Monday, January 19, 2009

Dinner is in 20 minutes so let's move this along

ISSUE NUMBER ONE


[cue tranquil music]


Oh, Little Tiki. How cute you are. How sweet your little sleeping face. How soft your fuzzy little coat. How velvety your little beagley ears.


Just because it's wrapped up all pretty and hiding in The Man's closet doesn't mean it's for you.


This pretty lacquered box with elephants on it was a birthday present to me from The Man's mother. I didn't get to open it. Someone else found it first, pulled it out of the bag, dragged it halfway across the house, and opened it.
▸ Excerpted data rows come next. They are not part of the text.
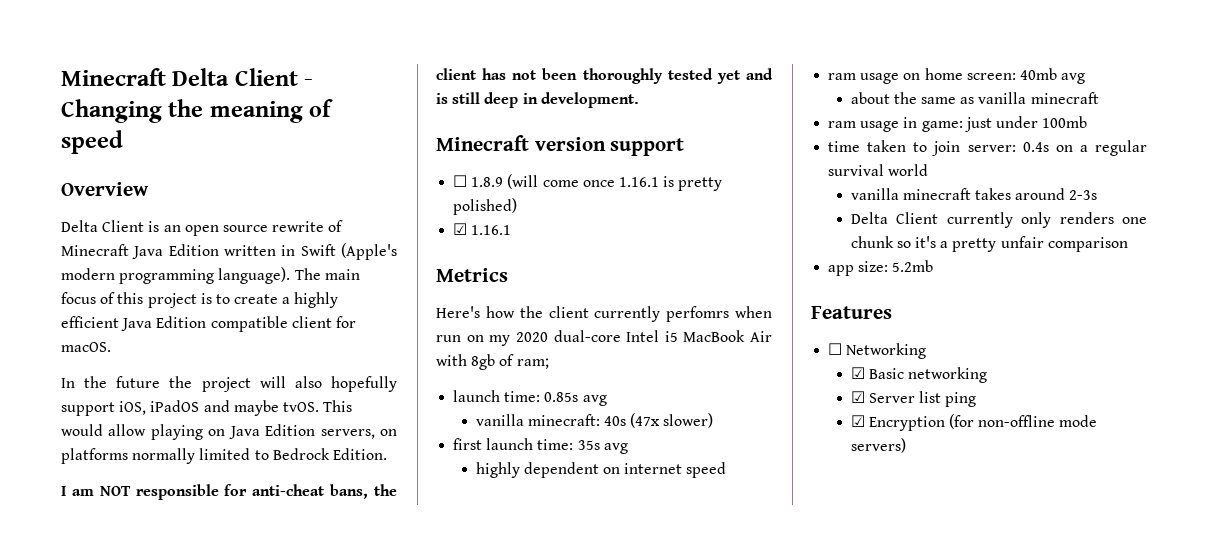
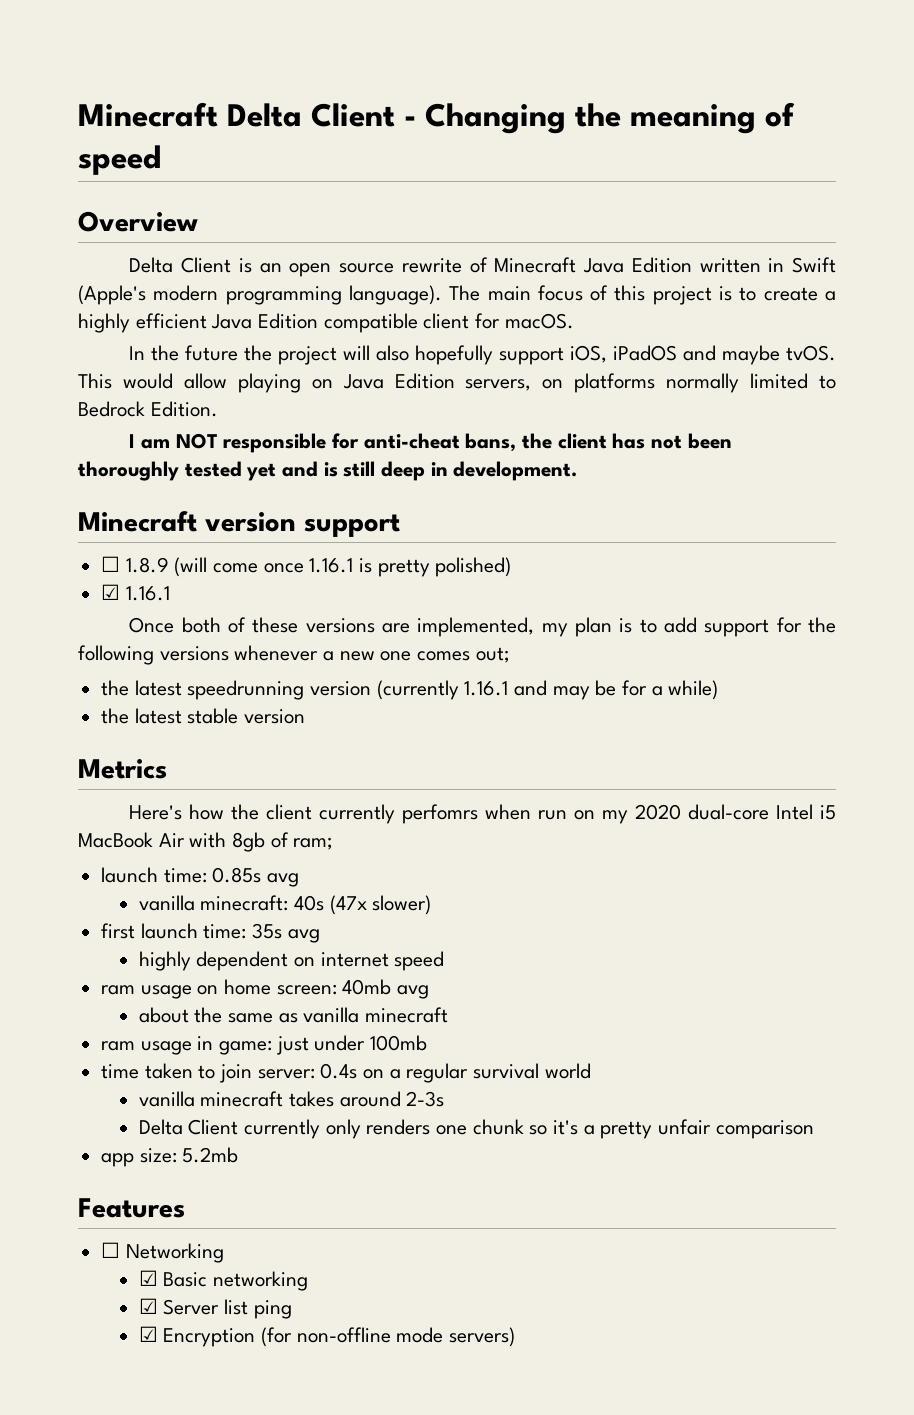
(512, 230) none -> [129,617,837,637] [78,645,510,665] [101,680,719,700] [101,708,306,724] // Once both of these versions are implemented, my plan is to add support for the following versions whenever a new one comes out; // the latest speedrunning version (currently 1.16.1 and may be for a while) // the latest stable version

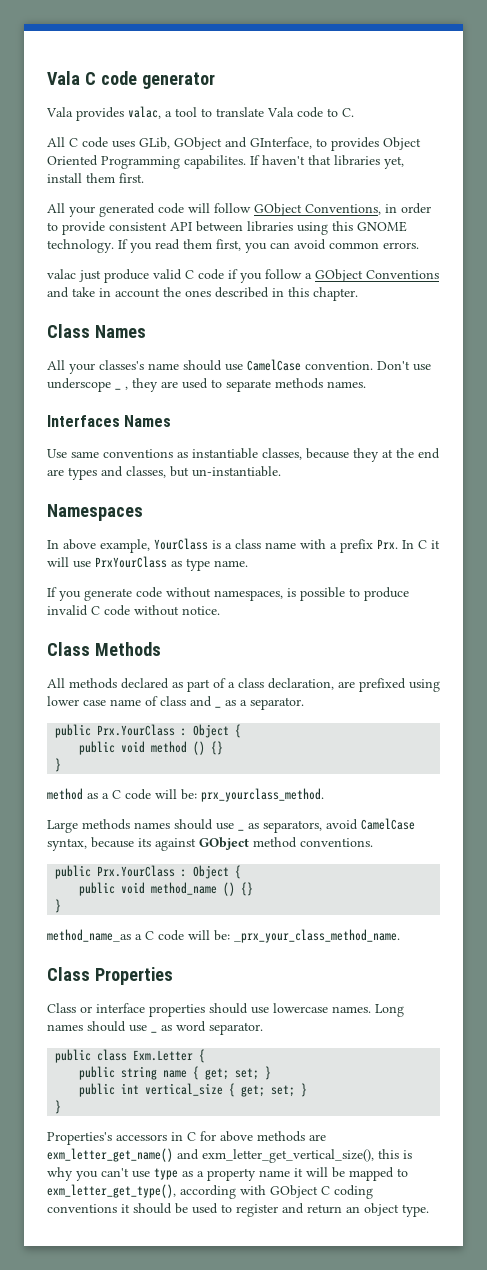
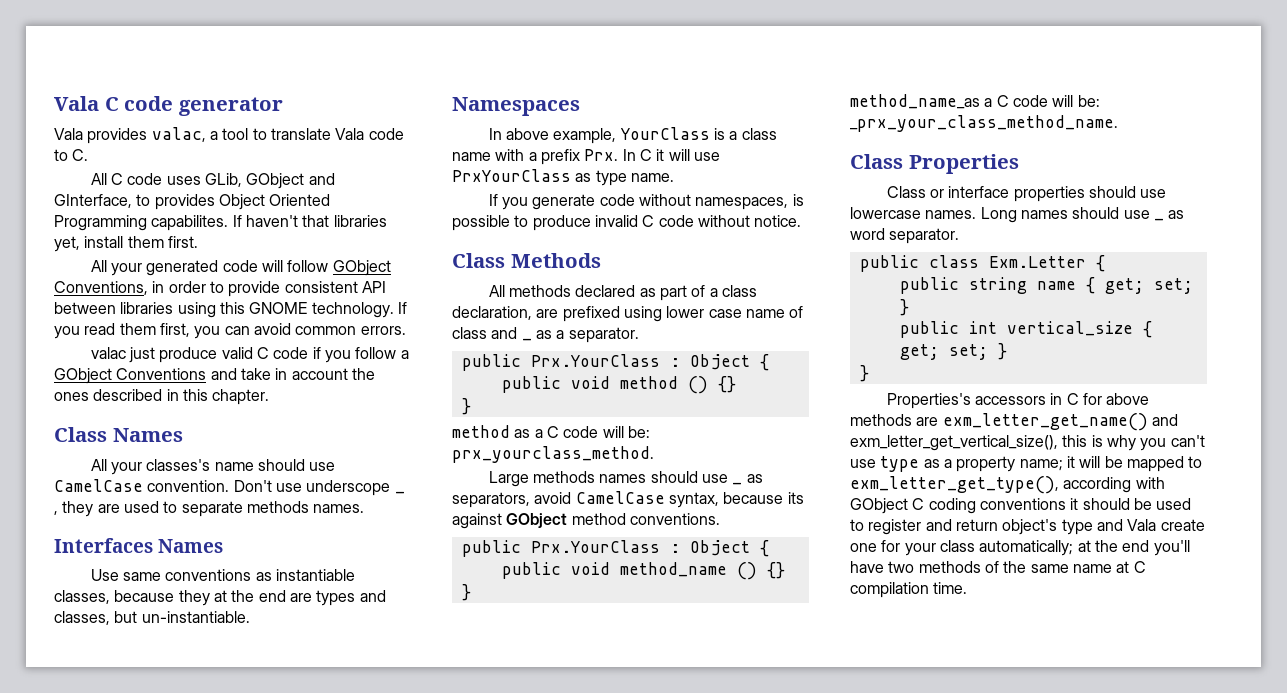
[259,1170,290,1177] name -> [1019,459,1063,471] name;
[346,1203,429,1217] an object type. -> [1002,519,1205,535] [850,540,1190,556] [850,561,1146,573] [850,582,968,598] object's type and Vala create one for your class automatically; at the end you'll have two methods of the same name at C compilation time.

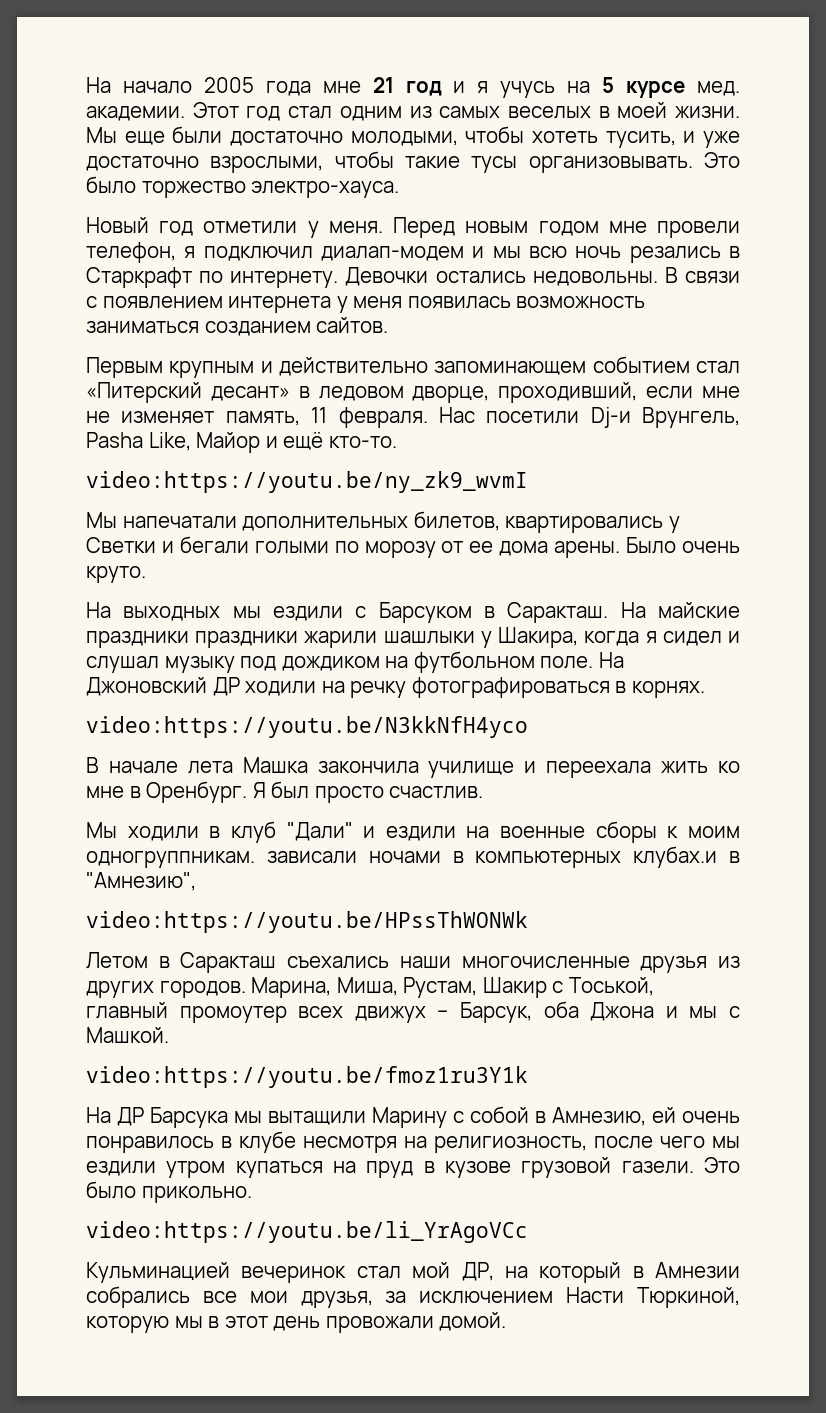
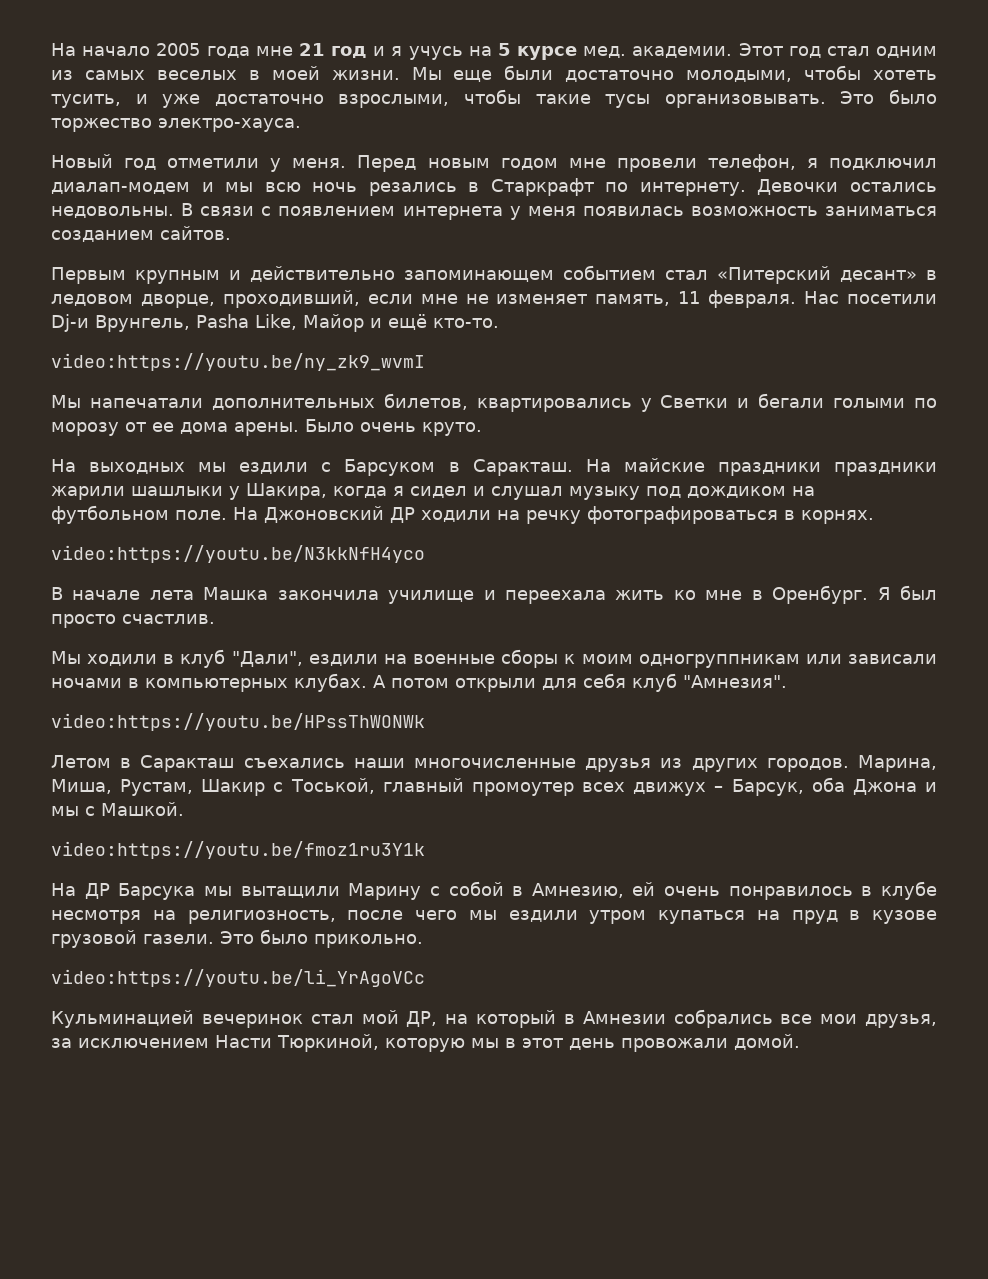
[286,822,376,841] "Дали" и -> [231,651,303,667] "Дали",
[86,851,255,868] одногруппникам. -> [638,654,842,668] одногруппникам или
[633,846,740,868] [86,872,196,891] клубах.и в "Амнезию", -> [294,673,787,692] клубах. А потом открыли для себя клуб "Амнезия".

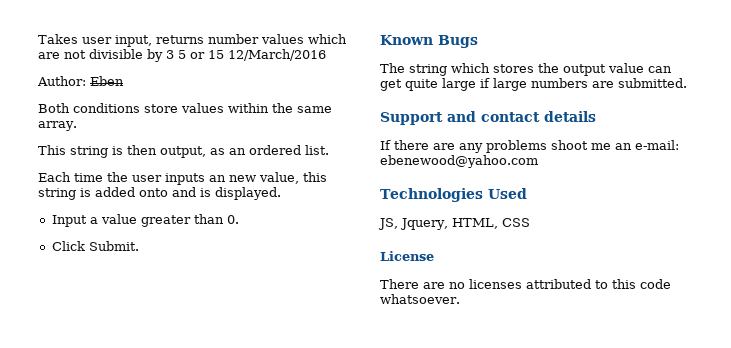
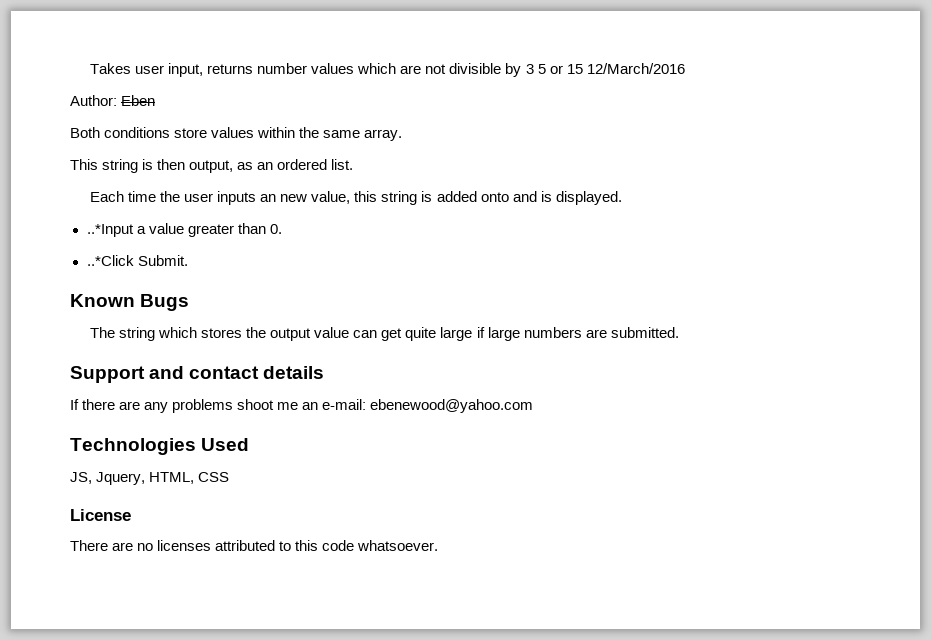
[51,215,87,227] Input -> [86,224,134,237] ..*Input
[51,241,85,251] Click -> [86,255,134,266] ..*Click

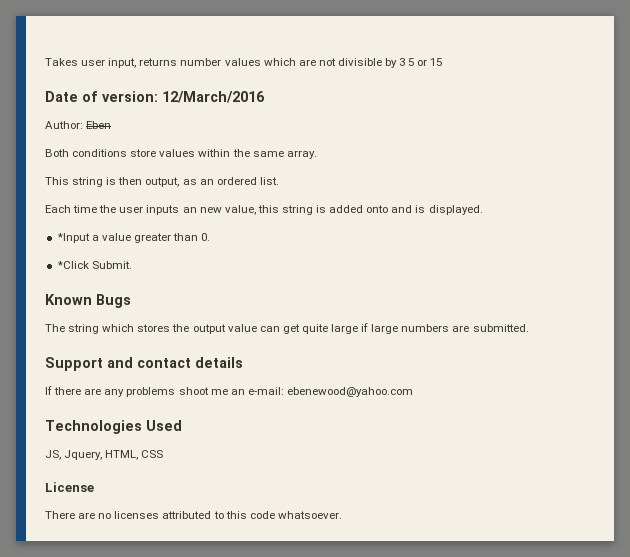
(583, 69) none -> [45,91,158,102] // Date of version:
[86,224,134,237] ..*Input -> [56,233,90,243] *Input
[86,255,134,266] ..*Click -> [56,261,89,269] *Click

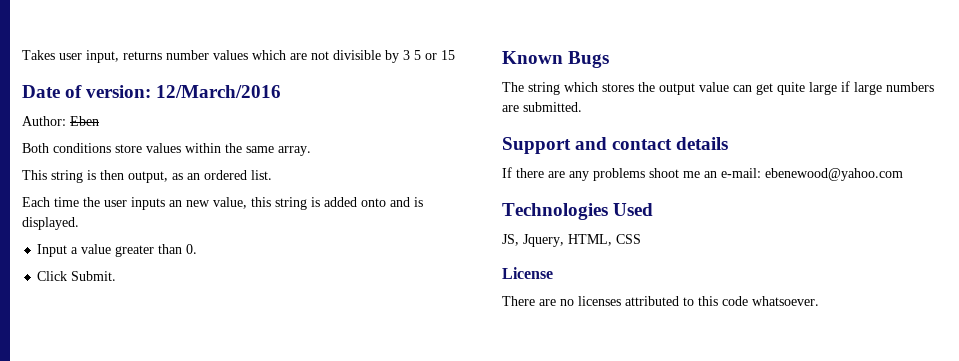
[56,233,90,243] *Input -> [37,244,68,257] Input
[56,261,89,269] *Click -> [37,271,68,281] Click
And tasted it, too, as you can see by the chew marks at the upper right, and the little droplets of drool that I'm sure were not there when this was wrapped for me back in December.




ISSUE NUMBER TWO


In other beagle news, we have a mouse chip somewhere in the yard. This is how I know. Kirby will snuffle around in the mulch, retrieve a large flat piece of what looks like mulch, and chew it. He will not drop it or respond to commands. It makes a nasty crunching sound that makes us realize this is not a piece of mulch, and it is not falling apart the way a leaf would. One bends down to take it from his mouth. In an instant, one identifies that this thing has wee little feet and one flings it away in panic. Yikes!!! A few moments later, one realizes that it is now back in the mulch, hiding, undetectable to humans, and waiting for Kirby to find it again. Repeat daily.



ISSUE NUMBER THREE


Announcing the first member of FC Dirtbunny: Gennaro Gattuso.





Rino is a midfielder for AC Milan and on the Azzurri. He is the heart of FCD because he's always on fire. He's always in it. He never gives up.





When everyone else on the pitch is playing like a bunch of losers, Rino gets angry and does whatever he can to fire the side up. He is the Dirtbunny on the field, and my indispensable player.




His superpower is that he can set things on fire with the fierce righteousness of his glare.




Also, he is a hairy, stubby Calabrian, just like my hairy stubby Calabrian ancestors (although some of them ended up freakishly tall).
AC Milan may have to play without him while he mends, but his contract with FCD will never expire.

2 comments:

Anonymous said...

He could vaporize Becks with a single glance.

Danielle said...

Now that IS one tasty morsel and I am not referring to the mouse chip or sleepy Tiki!